_Excerpted passage_:
The decision



Upper Tribunal
(Immigration and Asylum Chamber) Appeal Number: OA/09799/2014
OA/09793/2014
OA/09794/2014
OA/09796/2014


THE IMMIGRATION ACTS


Heard at Field House
Decision and Reasons Promulgated
On 2 December 2015
On 21 December 2015



Before

UPPER TRIBUNAL JUDGE FINCH


Between

FAIZA KOKAB
MAIDA ALI
MOAAZ AHMED
WASI AHMED
Appellants
and

ENTRY CLEARANCE OFFICER - ISLAMABAD
Respondent


Representation:
For the Appellant: Mr. E. Nicholson of counsel (direct access)
For the Respondent: Mr. I. Jarvis, Home Office Presenting Officer


DECISION AND REASONS
History of Appeal
1. The 1st Respondent, who was born on 23 July 1975, is a national of Pakistan. The 2nd Respondent, who was born on 20 August 2001, the 3rd Respondent, who was born on 30 September 2005 and the 4th Respondent, who was born on 27 July 1999, are the 1st Respondent's children and are also nationals of Pakistan.
2. On 17 June 2014 the 1st Respondent applied for entry clearance as a Tier 1 (Entrepreneur) Migrant and the 2nd, 3rd and 4th Respondents applied for entry clearance as her dependents.
3. On 23 July 2014 the 1st Respondent attended an interview in relation to her application and the Respondents were refused entry clearance on that same day. The Respondents applied against these decisions on 20 August 2014 and their appeal was heard by First-tier Tribunal Judge Maciel on 4 August 2015. She allowed their appeals in decisions, promulgated on 19 August 2015.
4. The Appellant appealed against these decisions and on 7 October 2015 First-tier Tribunal Judge Grant-Hutchison granted her permission to appeal to the Upper Tribunal. At the hearing, counsel for the Respondents provided me with a copy of the Respondents' response to the Appellant's notice of appeal, which was dated 26 October 2015. He also provided me with a copy of the Respondent's bundle, which was not in the Tribunal's file. He also referred me to some documents which were contained in the bundle provided for a judicial review that was also currently before another Upper Tribunal Judge.
Error of Law Hearing
5. On 30 November 2015 counsel for the Respondents faxed a copy of his skeleton argument and a reply from the Home Office to a freedom of information request to the Upper Tribunal. In response, the Home Office Presenting Officer faxed a skeleton argument on behalf of the Entry Clearance Officer to the Upper Tribunal on 1 December 2015. I took time to read these documents before hearing oral submissions from the parties.

_Provided records_:
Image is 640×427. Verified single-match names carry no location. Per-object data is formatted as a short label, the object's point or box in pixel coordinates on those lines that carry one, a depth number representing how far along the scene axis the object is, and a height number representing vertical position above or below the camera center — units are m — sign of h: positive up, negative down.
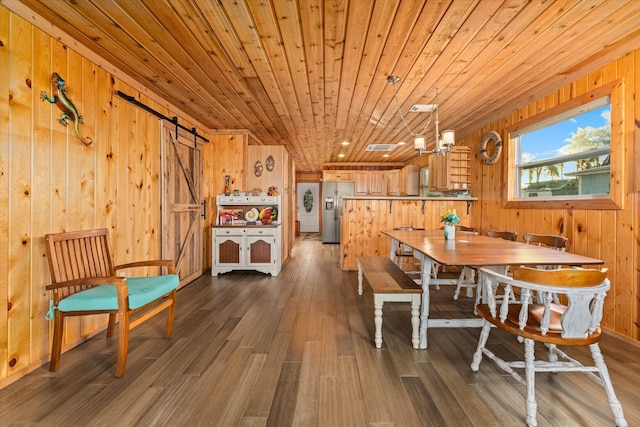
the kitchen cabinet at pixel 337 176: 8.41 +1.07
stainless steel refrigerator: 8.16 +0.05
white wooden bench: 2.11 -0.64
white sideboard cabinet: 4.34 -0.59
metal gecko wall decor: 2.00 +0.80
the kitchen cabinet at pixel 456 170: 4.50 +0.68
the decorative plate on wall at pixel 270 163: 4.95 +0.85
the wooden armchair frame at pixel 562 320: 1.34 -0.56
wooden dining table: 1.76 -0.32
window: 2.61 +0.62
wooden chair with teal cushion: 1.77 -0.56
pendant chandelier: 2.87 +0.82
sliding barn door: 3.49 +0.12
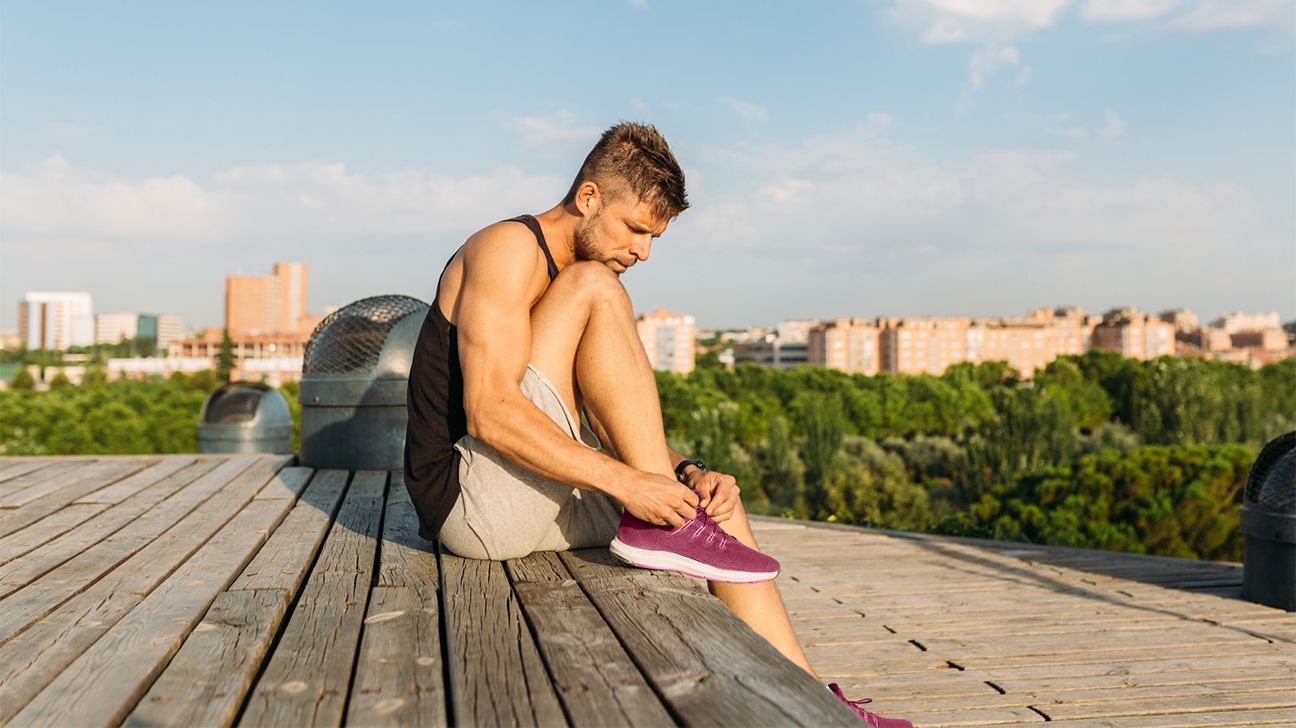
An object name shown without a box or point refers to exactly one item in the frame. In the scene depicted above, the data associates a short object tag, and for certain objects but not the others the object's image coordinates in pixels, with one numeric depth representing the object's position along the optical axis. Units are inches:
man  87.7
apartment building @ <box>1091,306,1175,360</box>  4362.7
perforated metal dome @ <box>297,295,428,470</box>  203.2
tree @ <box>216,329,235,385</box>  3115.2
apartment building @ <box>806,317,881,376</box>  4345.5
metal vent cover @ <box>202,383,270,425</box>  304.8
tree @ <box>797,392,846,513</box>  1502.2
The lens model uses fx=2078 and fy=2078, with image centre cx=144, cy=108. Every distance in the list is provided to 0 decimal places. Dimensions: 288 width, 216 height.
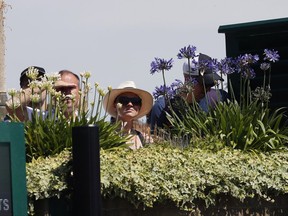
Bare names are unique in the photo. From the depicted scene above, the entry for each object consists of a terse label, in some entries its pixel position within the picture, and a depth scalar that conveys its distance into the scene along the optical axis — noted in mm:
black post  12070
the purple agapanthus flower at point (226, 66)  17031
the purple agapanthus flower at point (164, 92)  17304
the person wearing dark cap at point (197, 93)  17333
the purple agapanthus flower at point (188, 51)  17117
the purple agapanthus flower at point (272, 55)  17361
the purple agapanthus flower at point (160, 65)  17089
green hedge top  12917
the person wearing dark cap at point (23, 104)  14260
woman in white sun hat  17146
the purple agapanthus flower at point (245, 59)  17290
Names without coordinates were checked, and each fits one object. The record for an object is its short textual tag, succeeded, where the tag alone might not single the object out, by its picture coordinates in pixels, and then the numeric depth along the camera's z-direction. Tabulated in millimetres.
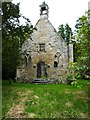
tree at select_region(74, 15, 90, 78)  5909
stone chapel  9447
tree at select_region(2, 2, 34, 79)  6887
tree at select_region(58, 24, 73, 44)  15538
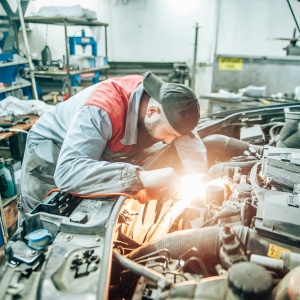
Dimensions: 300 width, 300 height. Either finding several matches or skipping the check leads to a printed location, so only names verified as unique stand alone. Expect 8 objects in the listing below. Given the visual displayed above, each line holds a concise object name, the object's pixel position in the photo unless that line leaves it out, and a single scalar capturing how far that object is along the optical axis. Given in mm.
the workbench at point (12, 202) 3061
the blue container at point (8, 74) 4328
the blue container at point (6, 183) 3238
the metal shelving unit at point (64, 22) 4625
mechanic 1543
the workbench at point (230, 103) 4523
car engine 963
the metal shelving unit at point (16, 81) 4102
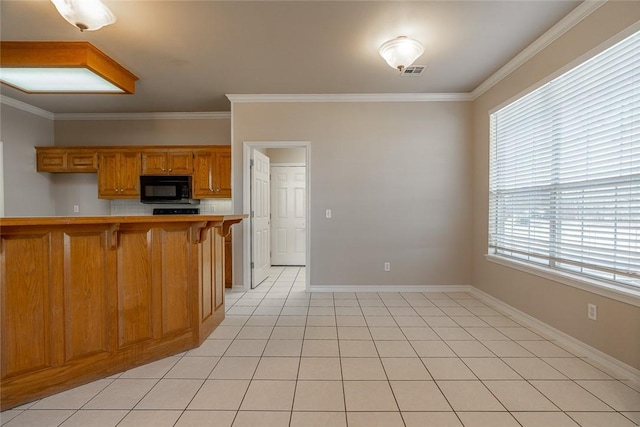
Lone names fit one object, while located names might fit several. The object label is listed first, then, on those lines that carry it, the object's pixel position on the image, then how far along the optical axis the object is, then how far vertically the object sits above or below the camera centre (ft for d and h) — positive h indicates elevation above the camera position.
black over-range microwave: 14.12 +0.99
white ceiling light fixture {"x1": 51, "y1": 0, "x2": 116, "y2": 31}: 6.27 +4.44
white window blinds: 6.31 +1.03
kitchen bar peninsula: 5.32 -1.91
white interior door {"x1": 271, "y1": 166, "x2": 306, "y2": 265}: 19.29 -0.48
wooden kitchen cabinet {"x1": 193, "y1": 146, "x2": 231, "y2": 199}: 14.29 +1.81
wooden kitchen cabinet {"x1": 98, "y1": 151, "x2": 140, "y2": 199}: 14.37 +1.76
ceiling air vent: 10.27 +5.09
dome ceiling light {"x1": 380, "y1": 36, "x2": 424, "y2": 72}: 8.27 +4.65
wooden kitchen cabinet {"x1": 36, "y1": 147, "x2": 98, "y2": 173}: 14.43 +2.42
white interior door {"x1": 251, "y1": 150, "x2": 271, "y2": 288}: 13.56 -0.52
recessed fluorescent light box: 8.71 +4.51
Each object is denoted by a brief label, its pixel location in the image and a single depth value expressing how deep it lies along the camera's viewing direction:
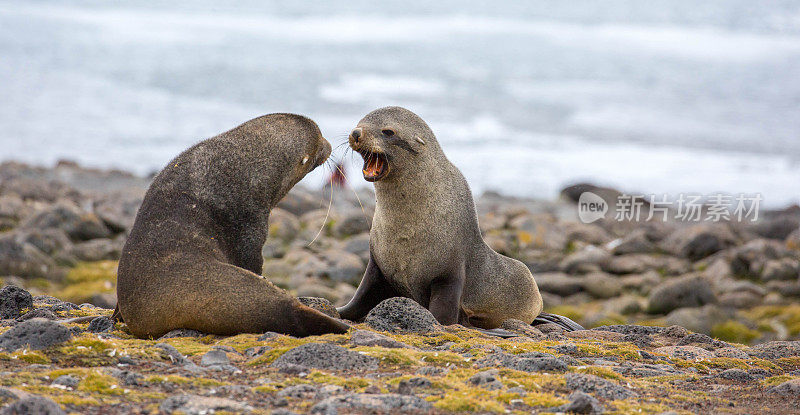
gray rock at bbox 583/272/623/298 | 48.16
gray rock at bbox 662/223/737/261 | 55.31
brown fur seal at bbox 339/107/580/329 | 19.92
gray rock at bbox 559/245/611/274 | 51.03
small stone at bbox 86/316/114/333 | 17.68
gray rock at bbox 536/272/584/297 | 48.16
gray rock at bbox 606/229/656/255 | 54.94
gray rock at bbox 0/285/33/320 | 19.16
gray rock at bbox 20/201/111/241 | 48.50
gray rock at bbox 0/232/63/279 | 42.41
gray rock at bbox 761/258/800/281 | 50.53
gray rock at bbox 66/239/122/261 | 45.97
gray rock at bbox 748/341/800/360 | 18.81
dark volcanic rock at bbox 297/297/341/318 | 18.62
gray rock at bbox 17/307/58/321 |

_Task 1_: Do these statements agree with the tribunal decision? (a) The 1st Respondent was refused entry clearance on the day of her interview. (b) First-tier Tribunal Judge Maciel dismissed the appeals. (c) The Home Office Presenting Officer faxed a skeleton argument on 30 November 2015. Answer each with yes or no and quote the deciding words of the decision.
_Task 2_: Reproduce the part of the tribunal decision starting at "ENTRY CLEARANCE OFFICER - ISLAMABAD" and ending at "as her dependents.".
The entries come from a source unrelated to the tribunal decision.

_Reply 1_:
(a) Yes: "the Respondents were refused entry clearance on that same day"
(b) No: "She allowed their appeals in decisions, promulgated on 19 August 2015."
(c) No: "the Home Office Presenting Officer faxed a skeleton argument on behalf of the Entry Clearance Officer to the Upper Tribunal on 1 December 2015"

_Reply 2_:
ENTRY CLEARANCE OFFICER - ISLAMABAD
Respondent


Representation:
For the Appellant: Mr. E. Nicholson of counsel (direct access)
For the Respondent: Mr. I. Jarvis, Home Office Presenting Officer


DECISION AND REASONS
History of Appeal
1. The 1st Respondent, who was born on 23 July 1975, is a national of Pakistan. The 2nd Respondent, who was born on 20 August 2001, the 3rd Respondent, who was born on 30 September 2005 and the 4th Respondent, who was born on 27 July 1999, are the 1st Respondent's children and are also nationals of Pakistan.
2. On 17 June 2014 the 1st Respondent applied for entry clearance as a Tier 1 (Entrepreneur) Migrant and the 2nd, 3rd and 4th Respondents applied for entry clearance as her dependents.